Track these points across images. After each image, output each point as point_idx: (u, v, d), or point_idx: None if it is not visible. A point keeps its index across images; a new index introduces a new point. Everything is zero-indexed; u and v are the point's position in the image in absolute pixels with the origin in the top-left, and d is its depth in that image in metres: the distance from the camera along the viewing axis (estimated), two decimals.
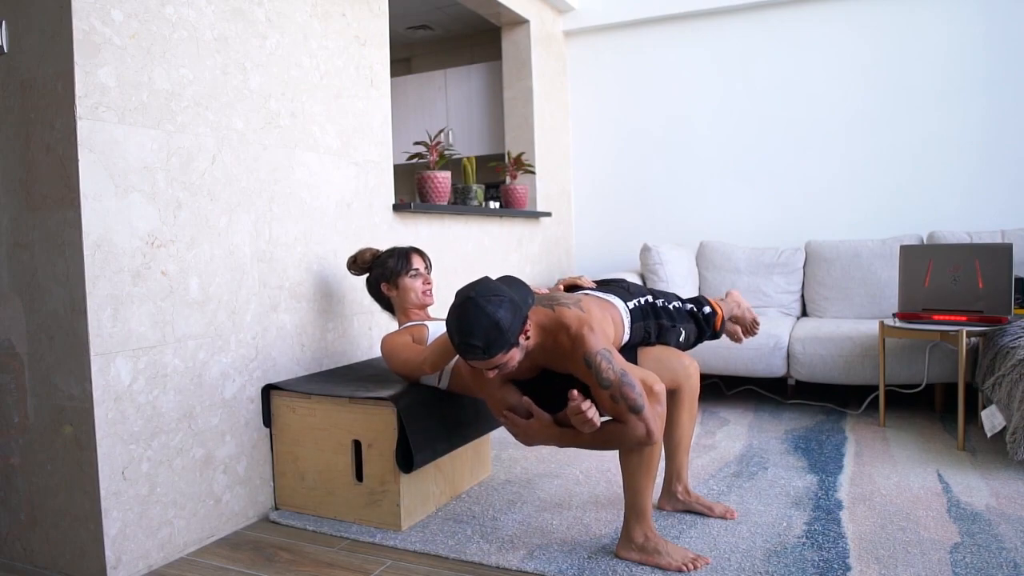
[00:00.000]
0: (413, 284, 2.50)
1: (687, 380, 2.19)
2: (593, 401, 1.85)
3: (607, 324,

--

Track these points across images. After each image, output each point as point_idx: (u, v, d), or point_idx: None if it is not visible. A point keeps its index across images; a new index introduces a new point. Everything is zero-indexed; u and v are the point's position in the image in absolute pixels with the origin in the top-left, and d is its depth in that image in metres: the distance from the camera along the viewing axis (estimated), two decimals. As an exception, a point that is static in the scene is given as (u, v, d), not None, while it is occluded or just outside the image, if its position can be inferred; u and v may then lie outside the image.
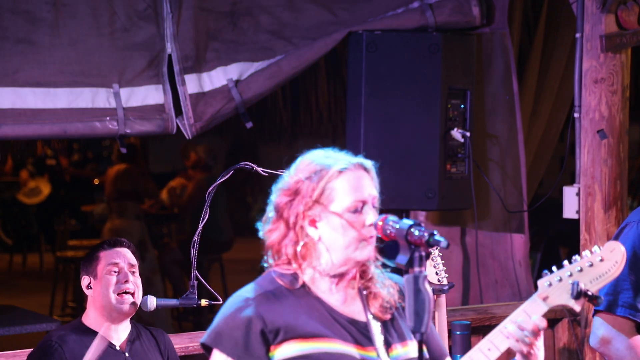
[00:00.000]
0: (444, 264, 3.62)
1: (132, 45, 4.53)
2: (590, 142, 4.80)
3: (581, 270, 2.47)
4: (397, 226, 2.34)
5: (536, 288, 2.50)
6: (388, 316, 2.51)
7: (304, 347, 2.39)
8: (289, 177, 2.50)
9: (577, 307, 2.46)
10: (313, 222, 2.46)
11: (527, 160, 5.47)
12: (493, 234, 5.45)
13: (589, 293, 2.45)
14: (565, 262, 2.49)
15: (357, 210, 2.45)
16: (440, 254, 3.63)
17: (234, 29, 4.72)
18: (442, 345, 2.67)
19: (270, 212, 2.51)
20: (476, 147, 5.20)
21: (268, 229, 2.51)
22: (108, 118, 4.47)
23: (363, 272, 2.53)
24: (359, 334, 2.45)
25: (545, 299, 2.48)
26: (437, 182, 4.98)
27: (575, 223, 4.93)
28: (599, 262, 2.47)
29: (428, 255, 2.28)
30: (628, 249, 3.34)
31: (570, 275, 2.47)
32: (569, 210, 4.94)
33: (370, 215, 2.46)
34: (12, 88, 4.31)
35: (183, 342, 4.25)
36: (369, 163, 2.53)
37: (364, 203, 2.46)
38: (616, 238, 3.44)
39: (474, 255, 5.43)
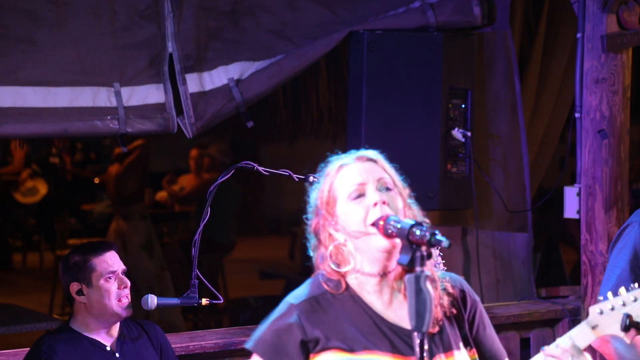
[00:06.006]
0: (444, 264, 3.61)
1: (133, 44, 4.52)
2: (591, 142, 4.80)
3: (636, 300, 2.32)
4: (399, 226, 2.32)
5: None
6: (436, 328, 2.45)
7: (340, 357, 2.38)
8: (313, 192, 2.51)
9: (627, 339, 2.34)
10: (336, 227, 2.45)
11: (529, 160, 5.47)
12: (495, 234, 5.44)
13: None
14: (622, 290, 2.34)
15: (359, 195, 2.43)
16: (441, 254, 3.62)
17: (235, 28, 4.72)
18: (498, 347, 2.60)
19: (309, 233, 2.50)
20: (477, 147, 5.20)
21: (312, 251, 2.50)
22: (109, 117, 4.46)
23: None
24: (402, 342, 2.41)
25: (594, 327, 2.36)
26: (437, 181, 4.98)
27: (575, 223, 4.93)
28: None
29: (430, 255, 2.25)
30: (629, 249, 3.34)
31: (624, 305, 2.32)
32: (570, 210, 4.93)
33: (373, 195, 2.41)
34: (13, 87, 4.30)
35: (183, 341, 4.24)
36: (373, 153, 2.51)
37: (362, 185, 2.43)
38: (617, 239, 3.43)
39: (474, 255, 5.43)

...

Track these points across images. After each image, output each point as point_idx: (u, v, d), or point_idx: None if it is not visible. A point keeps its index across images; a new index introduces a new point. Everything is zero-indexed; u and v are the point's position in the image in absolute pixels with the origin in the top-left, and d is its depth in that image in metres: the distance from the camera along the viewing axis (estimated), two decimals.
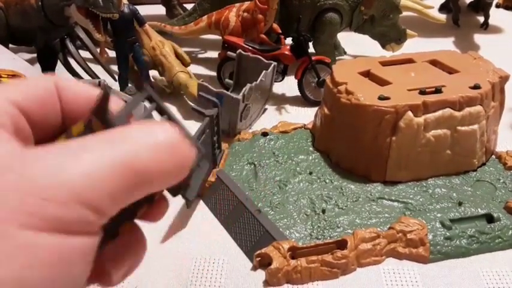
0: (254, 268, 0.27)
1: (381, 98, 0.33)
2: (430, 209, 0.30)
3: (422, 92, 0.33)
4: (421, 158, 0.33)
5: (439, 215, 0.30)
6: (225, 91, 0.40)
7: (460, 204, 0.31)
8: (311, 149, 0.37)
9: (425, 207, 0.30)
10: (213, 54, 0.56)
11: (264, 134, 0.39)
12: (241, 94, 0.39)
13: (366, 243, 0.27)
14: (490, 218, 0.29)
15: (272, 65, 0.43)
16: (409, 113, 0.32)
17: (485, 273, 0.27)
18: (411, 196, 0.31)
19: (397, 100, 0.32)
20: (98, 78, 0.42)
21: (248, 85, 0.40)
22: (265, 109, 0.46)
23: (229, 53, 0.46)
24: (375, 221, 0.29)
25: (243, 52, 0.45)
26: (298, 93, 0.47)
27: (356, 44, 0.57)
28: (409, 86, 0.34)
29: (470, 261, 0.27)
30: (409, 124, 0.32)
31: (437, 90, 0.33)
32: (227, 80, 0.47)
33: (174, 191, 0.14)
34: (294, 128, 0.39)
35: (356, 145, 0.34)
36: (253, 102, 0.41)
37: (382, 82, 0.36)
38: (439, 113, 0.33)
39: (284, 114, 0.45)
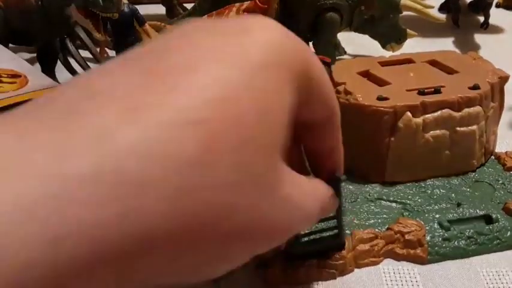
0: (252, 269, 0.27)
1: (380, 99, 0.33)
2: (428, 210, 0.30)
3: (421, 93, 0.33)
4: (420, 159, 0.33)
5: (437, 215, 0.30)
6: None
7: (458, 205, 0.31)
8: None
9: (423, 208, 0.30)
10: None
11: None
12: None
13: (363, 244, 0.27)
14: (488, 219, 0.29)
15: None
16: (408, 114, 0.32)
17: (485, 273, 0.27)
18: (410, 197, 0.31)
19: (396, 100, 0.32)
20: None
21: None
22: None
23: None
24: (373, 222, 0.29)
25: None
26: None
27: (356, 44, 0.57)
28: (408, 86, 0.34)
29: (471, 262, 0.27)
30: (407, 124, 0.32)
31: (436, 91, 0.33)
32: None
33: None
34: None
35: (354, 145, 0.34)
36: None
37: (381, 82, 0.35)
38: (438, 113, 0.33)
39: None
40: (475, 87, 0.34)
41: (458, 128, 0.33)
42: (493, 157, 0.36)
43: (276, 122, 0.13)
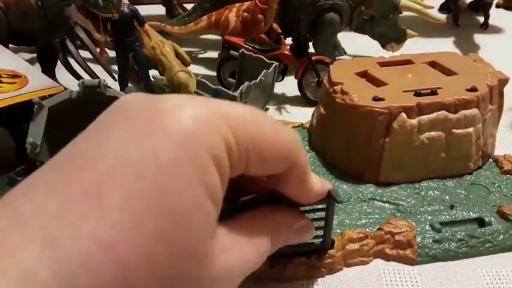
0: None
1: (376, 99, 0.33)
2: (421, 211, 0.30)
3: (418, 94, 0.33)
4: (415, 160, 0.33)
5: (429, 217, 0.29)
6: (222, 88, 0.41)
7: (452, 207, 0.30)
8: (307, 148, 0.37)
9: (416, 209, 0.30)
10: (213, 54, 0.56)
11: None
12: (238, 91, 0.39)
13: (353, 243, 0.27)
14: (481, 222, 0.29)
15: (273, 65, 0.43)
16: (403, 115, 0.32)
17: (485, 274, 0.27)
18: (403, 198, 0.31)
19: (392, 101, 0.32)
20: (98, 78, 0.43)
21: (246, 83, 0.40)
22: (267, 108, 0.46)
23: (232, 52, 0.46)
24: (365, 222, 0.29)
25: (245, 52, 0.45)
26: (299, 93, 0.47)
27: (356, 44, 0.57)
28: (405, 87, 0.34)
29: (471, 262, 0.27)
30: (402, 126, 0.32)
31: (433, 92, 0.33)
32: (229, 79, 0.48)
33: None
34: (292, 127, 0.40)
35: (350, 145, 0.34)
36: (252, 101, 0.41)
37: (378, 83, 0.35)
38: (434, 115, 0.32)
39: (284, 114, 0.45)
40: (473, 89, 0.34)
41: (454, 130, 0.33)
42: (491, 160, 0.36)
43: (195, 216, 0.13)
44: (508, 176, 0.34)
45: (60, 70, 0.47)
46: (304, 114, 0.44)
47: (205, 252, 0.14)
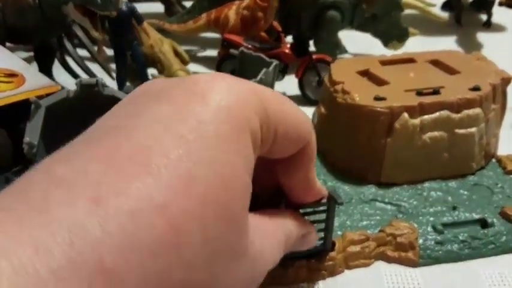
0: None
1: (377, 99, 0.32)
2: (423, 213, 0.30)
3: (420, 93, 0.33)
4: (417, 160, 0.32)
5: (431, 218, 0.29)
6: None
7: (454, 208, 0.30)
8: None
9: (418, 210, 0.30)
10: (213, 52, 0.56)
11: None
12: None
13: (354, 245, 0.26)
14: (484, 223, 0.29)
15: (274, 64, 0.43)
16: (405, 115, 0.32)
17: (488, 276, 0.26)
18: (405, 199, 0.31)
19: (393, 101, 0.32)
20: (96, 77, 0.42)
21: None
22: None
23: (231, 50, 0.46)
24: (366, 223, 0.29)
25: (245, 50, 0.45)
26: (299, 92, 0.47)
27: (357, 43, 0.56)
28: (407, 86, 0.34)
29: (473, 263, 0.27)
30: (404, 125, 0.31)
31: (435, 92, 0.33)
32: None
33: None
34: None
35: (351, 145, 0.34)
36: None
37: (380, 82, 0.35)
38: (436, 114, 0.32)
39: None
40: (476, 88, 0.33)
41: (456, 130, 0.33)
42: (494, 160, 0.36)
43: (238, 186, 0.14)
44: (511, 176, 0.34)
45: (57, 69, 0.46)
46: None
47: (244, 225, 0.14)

→ TASK GOAL: Give back, word for word, only the lines above from the line holding "19: (397, 100, 0.32)" to the line holding "32: (227, 80, 0.47)", both included.

→ THE COMPLETED TASK:
19: (397, 100, 0.32)
20: (98, 78, 0.42)
21: (248, 85, 0.40)
22: (265, 109, 0.46)
23: (229, 53, 0.46)
24: (375, 221, 0.29)
25: (243, 52, 0.45)
26: (298, 93, 0.47)
27: (356, 44, 0.57)
28: (409, 86, 0.34)
29: (470, 261, 0.27)
30: (409, 124, 0.32)
31: (437, 90, 0.33)
32: (227, 80, 0.47)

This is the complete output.